Director: John Madden

Rated: PG-13

Running Length: 124 Minutes

Random Crew Highlight: Unit Minibus Driver ~ Chris Hammond

TMMM Score: (7/10)

Review:  It’s almost too easy.  The gathering of some of the UK’s most celebrated actors and actresses in one film creates a pile of good will right off the bat.  Add to that a respected director, gorgeous locales, and a plot that brims with surprises and it’s no wonder the film has been a sleeper hit since it was released in the US in May. 

Opening with the expected rainy and grim shots of London, the ensemble drama introduces us to our main group of old-timers as they hit all the stereotypical “old age” milestones.  Loss of spouse, loss of independence, loss of available partners…it’s all covered in a mature way that lets us know that if anyone would be swayed by a brochure for a luxury retirement hotel in mysterious India, these people would.
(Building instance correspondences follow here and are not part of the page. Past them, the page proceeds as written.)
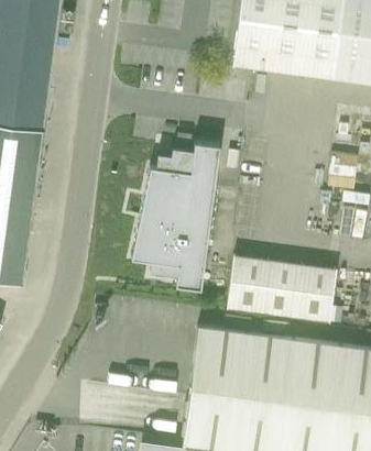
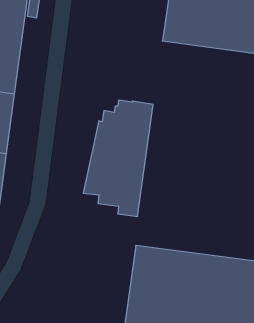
building: [223,255,334,319] -> none

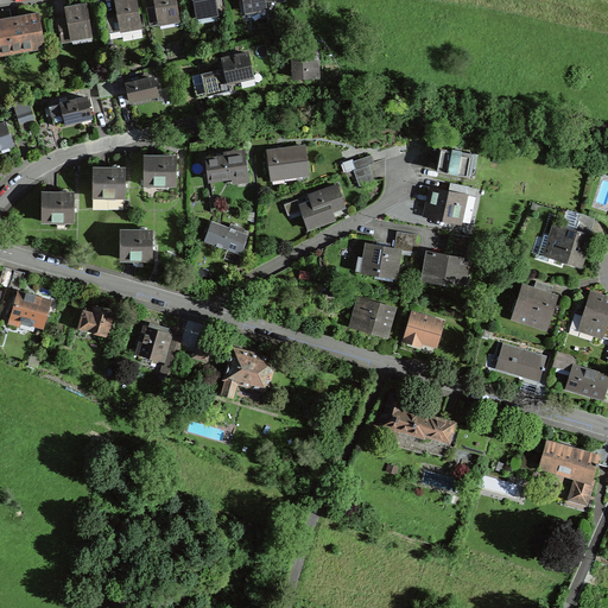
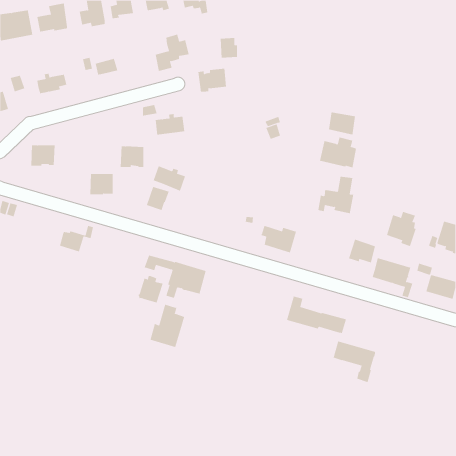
building: [267,147,306,179] -> [197,68,227,92]
building: [142,157,175,185] -> [120,146,144,167]
building: [91,169,125,197] -> none
building: [299,186,344,229] -> none
building: [536,214,594,267] -> none
building: [361,232,416,278] -> none
building: none -> [146,186,169,211]
building: [7,293,50,328] -> none
building: [404,314,441,346] -> [348,239,376,263]
building: [135,324,170,361] -> [137,275,163,303]
building: none -> [150,304,185,348]
building: [539,442,597,499] -> [332,340,376,383]

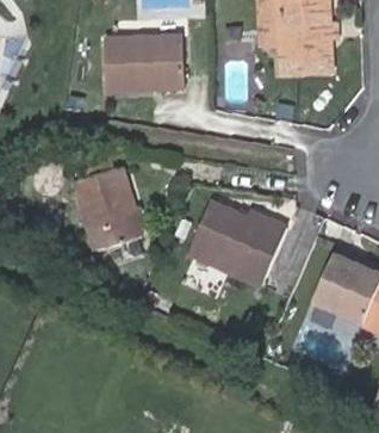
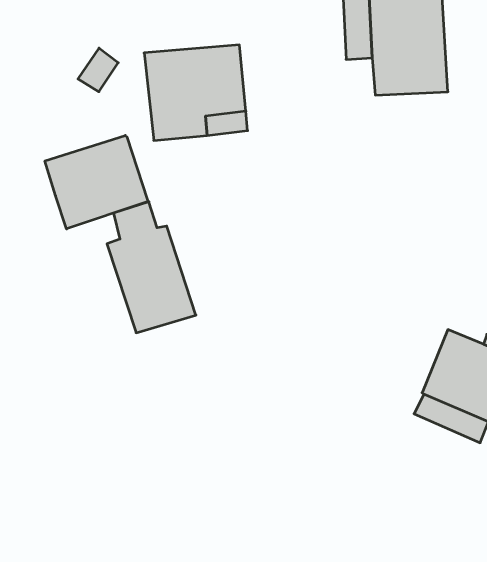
building: none -> [45,135,148,229]
building: [193,209,288,285] -> none

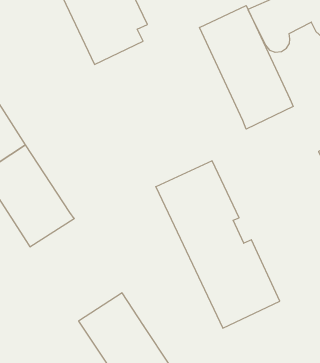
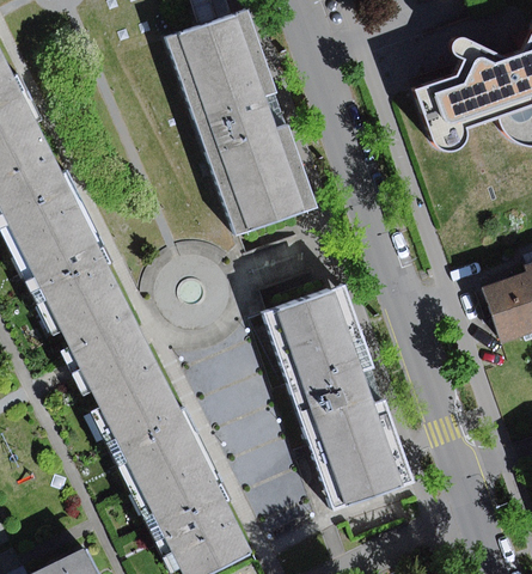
building: [200,6,293,129] -> none
building: none -> [198,116,317,238]
building: none -> [85,342,201,480]

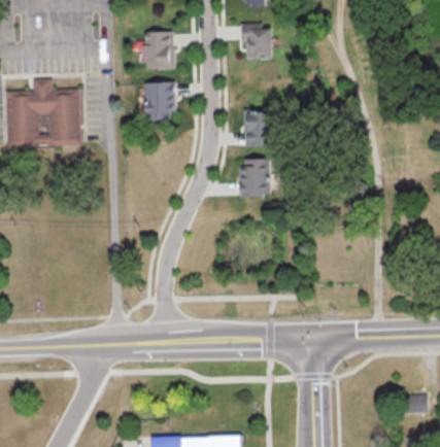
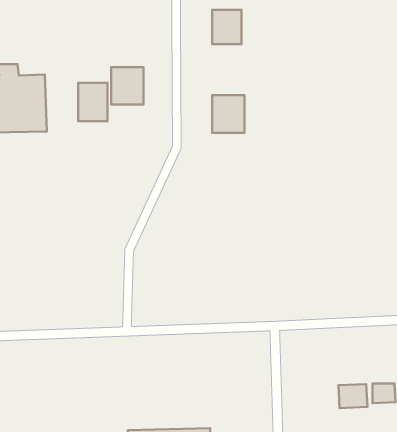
building: [144,31,173,69] -> [78,83,107,121]
building: [240,159,270,196] -> none
building: none -> [339,384,367,408]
There’s no obvious main character in the film but Dench stands out as a quasi narrator that the film could be seen through the eyes of.  A recent widow with bills to pay she sells her flat to cover her costs and heads to India alongside a handful of others in similar situations.  I found it hard to believe that everyone would be leaving on the same day, on the same route, with the same transportation but that’s part of the easy going nature of the film that you forget about logical wrinkles.

Speaking of wrinkles, it’s refreshing to see stars of a certain age owning their advanced years without lampooning themselves.  There are a few jokes made at their expense, yes, but as this is a UK made/financed production the script is fine tuned to place the actors in lightly comedic situations rather than making humiliating jokes about diapers, Viagra, and bad driving (as you know any American made film would have). 
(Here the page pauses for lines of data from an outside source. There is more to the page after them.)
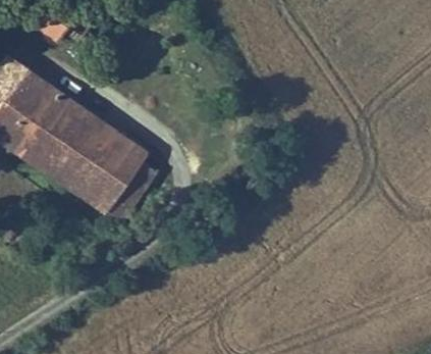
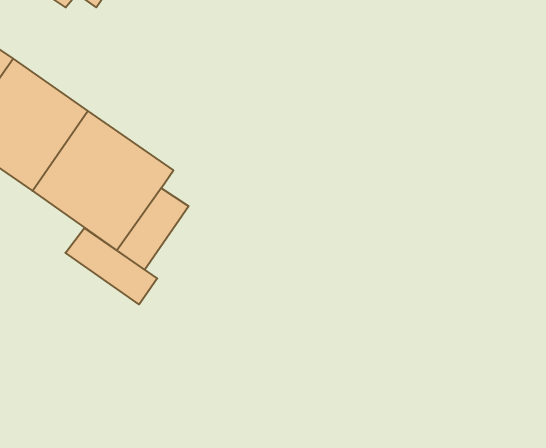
building: none -> [65,228,157,304]

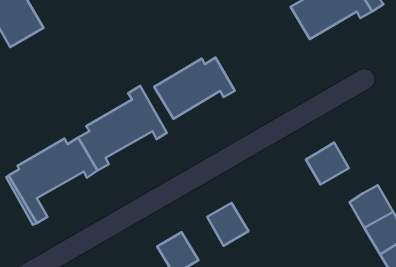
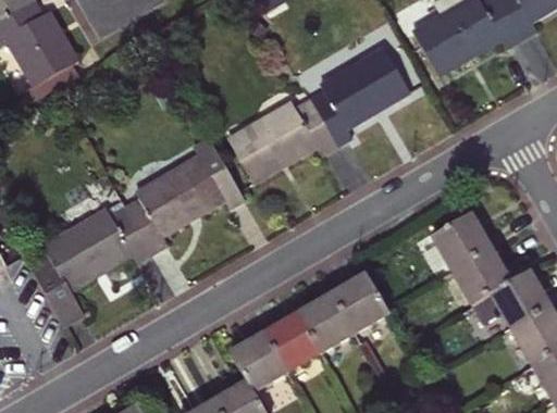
building: none -> [310,47,409,143]
building: none -> [451,248,509,304]
building: none -> [332,275,388,333]
building: none -> [264,313,321,372]

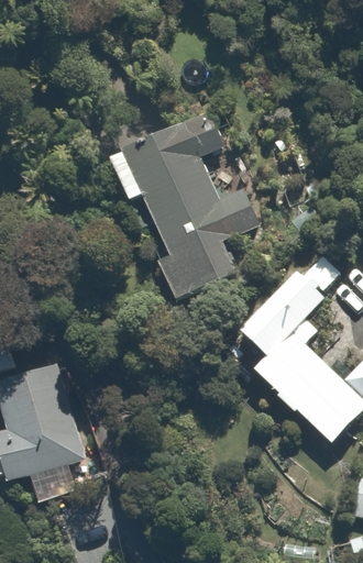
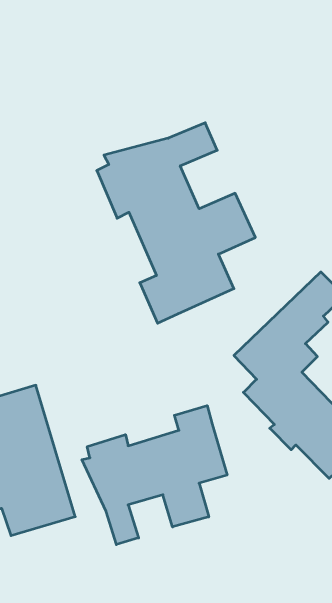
building: none -> [82,406,227,545]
Dench is in good company with the likes of Wilkinson as a judge who returns to India for an unexpectedly sincere reunion, Wilton and Nighy (in a tender and welcome departure) as a couple who feel that a change will help them avoid red flags in their relationship, and singles Imrie and Pickup as randy old timers that long for companionship with good old fashioned benefits.  Only Patel seems to take the easy way out and fashion his hopeless Indian hotel manager character through the eyes of an American idea of the Indian people.  He settles down as the picture unspools so that by its conclusion his story is as important as the people renting space in his hotel. 
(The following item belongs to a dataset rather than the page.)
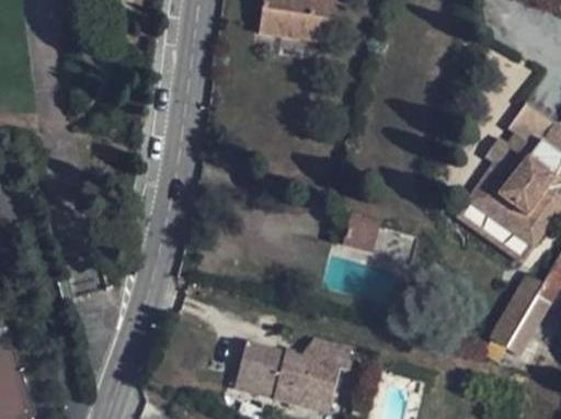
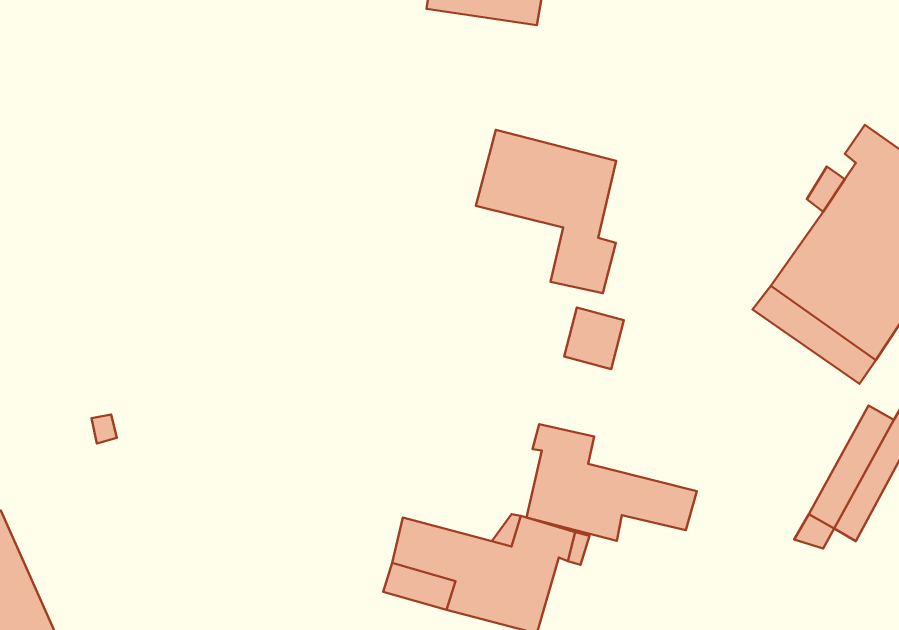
building: none -> [476,130,616,293]
building: none -> [527,424,697,541]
Smith almost always deserves special mention so I’m calling her out here as the sparkling center of the Marigold experience.  Her part isn’t all that challenging (she spends nearly all of it in a wheelchair) but Smith doesn’t need to move around much to deliver a smashing performance…though the film does at times use her more as a plot tool rather than a real character.  Still, no one can send a sharp barb quite like Smith and the film really comes alive with her experiences at the hotel.

In an ensemble movie it can be difficult to juggle so many characters and storylines without occasionally losing sight of the through line.  I did feel that people would disappear for long stretches…long enough for you to forget they are also playing a part in the overall story.  In that respect, the movie feels longer than it should although it doesn’t overstay its welcome.  Madden (Shakespeare in Love, The Debt) does corral the film nicely, though, and does an admirable job showing the day-to-day life of the Indian culture.

The acting is strong across the board but with actors this good and characters so broadly drawn I found myself wondering what it would have been like had the parts shifted a bit.  I’m not sure it would have mattered because I think the actors could have made any combination work and probably what ended up on screen was for the best. 

It took me a while to get to it as my time was taken up with the latest summer blockbuster…but finally taking in The Best Exotic Marigold Hotel was a frothy affair.  It won’t go down as the best film in the roster of these pros but is a film I can see returning to with pleasure.